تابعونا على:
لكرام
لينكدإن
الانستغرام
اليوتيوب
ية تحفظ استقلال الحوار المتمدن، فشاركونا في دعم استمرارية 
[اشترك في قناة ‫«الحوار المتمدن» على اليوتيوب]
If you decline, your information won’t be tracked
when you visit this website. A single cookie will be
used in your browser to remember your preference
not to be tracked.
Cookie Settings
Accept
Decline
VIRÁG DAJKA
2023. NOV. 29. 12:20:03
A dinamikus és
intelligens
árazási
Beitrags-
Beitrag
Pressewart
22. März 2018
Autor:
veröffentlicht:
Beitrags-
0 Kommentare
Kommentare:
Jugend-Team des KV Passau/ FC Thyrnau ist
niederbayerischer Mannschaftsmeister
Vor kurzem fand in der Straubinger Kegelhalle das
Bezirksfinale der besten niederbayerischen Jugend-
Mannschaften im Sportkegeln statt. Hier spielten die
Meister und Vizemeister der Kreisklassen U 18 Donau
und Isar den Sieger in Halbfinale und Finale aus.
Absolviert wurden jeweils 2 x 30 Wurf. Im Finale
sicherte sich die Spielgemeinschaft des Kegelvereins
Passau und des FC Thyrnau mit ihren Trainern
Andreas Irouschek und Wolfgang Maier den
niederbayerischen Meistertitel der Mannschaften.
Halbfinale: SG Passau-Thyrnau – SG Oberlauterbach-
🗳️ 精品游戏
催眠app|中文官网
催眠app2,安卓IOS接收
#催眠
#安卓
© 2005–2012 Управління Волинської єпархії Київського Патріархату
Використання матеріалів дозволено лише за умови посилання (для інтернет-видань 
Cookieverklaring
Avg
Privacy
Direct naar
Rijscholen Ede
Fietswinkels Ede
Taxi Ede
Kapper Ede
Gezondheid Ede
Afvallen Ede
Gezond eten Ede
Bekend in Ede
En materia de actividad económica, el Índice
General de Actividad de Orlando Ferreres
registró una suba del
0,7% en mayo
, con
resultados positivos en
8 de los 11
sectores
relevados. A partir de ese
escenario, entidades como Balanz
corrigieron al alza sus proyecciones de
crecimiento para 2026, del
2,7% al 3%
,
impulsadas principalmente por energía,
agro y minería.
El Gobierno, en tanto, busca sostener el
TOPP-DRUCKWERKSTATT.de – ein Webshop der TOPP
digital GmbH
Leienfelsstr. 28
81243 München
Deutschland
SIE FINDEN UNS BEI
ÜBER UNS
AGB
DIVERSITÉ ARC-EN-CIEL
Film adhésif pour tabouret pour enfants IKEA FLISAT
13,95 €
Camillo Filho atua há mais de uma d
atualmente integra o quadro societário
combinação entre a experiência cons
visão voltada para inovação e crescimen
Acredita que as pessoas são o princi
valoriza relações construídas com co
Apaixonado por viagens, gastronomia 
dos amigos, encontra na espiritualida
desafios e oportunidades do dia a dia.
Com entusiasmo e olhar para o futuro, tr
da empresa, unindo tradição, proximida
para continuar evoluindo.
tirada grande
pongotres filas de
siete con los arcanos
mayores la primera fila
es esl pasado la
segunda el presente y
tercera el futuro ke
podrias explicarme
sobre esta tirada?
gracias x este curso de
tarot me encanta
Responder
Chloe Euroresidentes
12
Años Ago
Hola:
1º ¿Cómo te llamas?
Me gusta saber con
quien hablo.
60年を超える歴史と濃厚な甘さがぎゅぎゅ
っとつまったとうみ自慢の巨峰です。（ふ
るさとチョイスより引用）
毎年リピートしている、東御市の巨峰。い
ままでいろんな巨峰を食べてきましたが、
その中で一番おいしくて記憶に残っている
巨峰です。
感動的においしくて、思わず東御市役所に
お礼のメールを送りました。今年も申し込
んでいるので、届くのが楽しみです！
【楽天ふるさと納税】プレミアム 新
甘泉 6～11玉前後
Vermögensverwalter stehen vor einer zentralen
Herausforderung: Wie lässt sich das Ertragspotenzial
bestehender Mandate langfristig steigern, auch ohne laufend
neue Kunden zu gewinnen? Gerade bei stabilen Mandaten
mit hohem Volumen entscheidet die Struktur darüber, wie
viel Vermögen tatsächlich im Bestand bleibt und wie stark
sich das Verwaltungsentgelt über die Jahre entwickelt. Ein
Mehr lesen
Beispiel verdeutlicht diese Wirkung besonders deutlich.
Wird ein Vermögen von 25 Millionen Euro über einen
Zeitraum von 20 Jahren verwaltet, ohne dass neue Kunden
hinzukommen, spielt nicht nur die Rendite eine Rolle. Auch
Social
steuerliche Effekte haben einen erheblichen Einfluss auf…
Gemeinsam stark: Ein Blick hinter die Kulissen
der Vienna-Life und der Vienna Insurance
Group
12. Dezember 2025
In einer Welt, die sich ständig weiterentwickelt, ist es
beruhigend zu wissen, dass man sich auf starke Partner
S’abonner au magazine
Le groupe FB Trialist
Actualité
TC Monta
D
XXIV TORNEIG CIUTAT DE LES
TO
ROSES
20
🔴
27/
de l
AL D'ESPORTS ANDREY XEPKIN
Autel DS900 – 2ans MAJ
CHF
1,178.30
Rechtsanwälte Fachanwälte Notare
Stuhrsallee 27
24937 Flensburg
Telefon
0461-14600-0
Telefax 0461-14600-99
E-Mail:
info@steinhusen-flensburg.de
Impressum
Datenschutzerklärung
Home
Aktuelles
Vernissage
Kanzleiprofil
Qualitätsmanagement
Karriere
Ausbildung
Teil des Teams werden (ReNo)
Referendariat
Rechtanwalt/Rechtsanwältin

========================================================================

DIRECTIONS FOR THIS TASK. List each line of the items above that contains the string "neue". Case counts.

FINAL ANSWER.
neue Kunden zu gewinnen? Gerade bei stabilen Mandaten
Zeitraum von 20 Jahren verwaltet, ohne dass neue Kunden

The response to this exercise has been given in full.